所得税の「個人単位課税」が見直される理由
戦後の日本では所得税について「個人単位課税方式」を採用しています。
所得は個人のものであり、だから税金も個人が支払う、と言うものです。
ところが、この個人単位での課税については様々な問題が出てきました。特にそれが顕著になるのは共働き家庭です。
ここで2つの家庭を想定してみましょう。
【家庭A】
夫の所得:800万円
妻の所得:200万円
【家庭B】
夫の所得:500万円
妻の所得:500万円
この場合、現行の制度では家庭Aが支払う所得税は130万6500円です。一方、家庭Bが支払う所得税は114万5000円です。
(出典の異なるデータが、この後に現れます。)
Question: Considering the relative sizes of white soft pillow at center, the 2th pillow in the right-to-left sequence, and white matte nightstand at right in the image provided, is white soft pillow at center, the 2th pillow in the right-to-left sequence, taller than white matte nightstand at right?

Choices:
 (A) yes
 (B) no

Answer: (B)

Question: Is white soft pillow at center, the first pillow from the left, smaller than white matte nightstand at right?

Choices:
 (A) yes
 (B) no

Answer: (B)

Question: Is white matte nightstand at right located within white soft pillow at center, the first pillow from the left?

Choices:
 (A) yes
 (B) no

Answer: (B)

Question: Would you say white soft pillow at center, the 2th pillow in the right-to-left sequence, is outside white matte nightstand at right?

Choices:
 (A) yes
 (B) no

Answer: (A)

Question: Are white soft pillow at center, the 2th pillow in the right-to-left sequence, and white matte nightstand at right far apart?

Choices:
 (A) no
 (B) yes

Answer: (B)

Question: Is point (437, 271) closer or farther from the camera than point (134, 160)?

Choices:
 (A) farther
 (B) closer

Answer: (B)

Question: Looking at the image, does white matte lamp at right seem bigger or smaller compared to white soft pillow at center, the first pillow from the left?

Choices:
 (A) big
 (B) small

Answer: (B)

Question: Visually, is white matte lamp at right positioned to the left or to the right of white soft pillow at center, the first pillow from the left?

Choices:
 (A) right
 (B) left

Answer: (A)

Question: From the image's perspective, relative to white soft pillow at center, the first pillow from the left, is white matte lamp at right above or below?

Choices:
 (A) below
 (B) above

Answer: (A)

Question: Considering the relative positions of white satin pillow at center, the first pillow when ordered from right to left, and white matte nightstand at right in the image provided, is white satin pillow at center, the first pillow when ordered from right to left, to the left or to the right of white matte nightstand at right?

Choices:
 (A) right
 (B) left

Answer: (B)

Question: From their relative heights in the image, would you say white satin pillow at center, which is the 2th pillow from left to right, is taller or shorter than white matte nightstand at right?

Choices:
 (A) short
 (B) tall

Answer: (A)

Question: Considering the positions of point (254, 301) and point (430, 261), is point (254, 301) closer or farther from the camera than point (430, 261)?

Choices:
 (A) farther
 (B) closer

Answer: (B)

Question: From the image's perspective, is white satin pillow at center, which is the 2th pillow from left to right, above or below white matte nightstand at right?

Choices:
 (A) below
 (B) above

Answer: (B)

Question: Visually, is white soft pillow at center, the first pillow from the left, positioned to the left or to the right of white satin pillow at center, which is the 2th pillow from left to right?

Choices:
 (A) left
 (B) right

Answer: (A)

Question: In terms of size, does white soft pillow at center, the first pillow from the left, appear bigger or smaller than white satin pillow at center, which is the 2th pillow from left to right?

保守主義では家族を単位に考えます。家族ベースでみるとこの2つの家庭の所得は同じなのに負担する税金が違うのは可笑しい、となる訳です。
では、戦前みたいに「戸主がまとめて所得税を支払う!」と言う方式にするとこの問題は解決するのでしょうか?
「戸主一括納税方式」だと、どちらも所得は1000万円と言うことになり、支払う税額は一緒です。しかし、いざそんな制度を導入すると家庭Aも家庭Bも反対するでしょう。
何故か。それは「大増税」になるからです。
所得1000万円と言うことは、税額は176万4000円となります。家庭Aも家庭Bも数十万円単位の大増税を余儀なくされます。
現実問題、仮にこんな制度を導入すると「戸主」になりそうな方は結婚せずに事実婚を選ぶでしょう。「戸単位」ではなく「世帯単位」で徴税する、と言っても一緒です。今度は事実婚すらせず、誰も結婚なんかしないという状態になってしまいます。そうなると「家庭尊重」のはずが「家庭解体」の結果を生むこととなります。
そこでアメリカやドイツでは夫婦の所得を合算した上で2分し、それぞれに税額計算した上で合計するやり方が考案されています。これを「2分2乗方式」といいます。
これは、家庭Aも家庭Bも夫婦全体の所得を半分で割った額を夫と妻とがそれぞれ支払う、と言うものです。これだと夫婦が支払う所得税はどちらも114万5000円となります。
この制度では家庭Aにとっては減税であり、家庭Bにとってはこれまで通りですから、無難な制度に見えます。
もっとも、「一人で1000万円稼いでいる非モテの独身男性」からは相当な反発が来ることでしょう。ただ、男女関係なく高所得で独身の方の多くは自分で独身を選んでいるケースが多いため、ある程度の税負担は「必要経費」と捉えるかもしれません。
また、こう考えることも出来ます。複数人が家族として暮らすことには独身の場合よりも負担が大きいから、その分税負担が下がるのはむしろ公平である、と言う考えです。
そう考えると「2分2乗方式」でもまだ不十分です。フランスで採用されているような「N分N乗方式」を使った方が良いでしょう。
「N分N乗方式」は夫婦だけでなく子供も含めた家族全員の数で所得を割り、それに税率を掛けると言うものです。
日本の場合は高齢者の親の介護の問題もありますから、三世代戸籍も解禁した上で全家族での「N分N乗方式」をするとかなり効果的になるのではないでしょうか?
しかしながら、こうした制度の問題点は、家族関係が破綻している場合にどうするのか、と言うことにあるでしょう。
現行法でも「離婚」には規制がありますが、親子関係については「分籍」がほぼ任意に行えるので、婚姻制度選択制を導入して「夫婦別籍」も可能にするとこうした問題も解決は可能かと思います。
いずれにせよ「N分N乗方式」は事実上の減税になりますし、家制度の復活にも繋がりますから、是非とも実現させたいと考えます。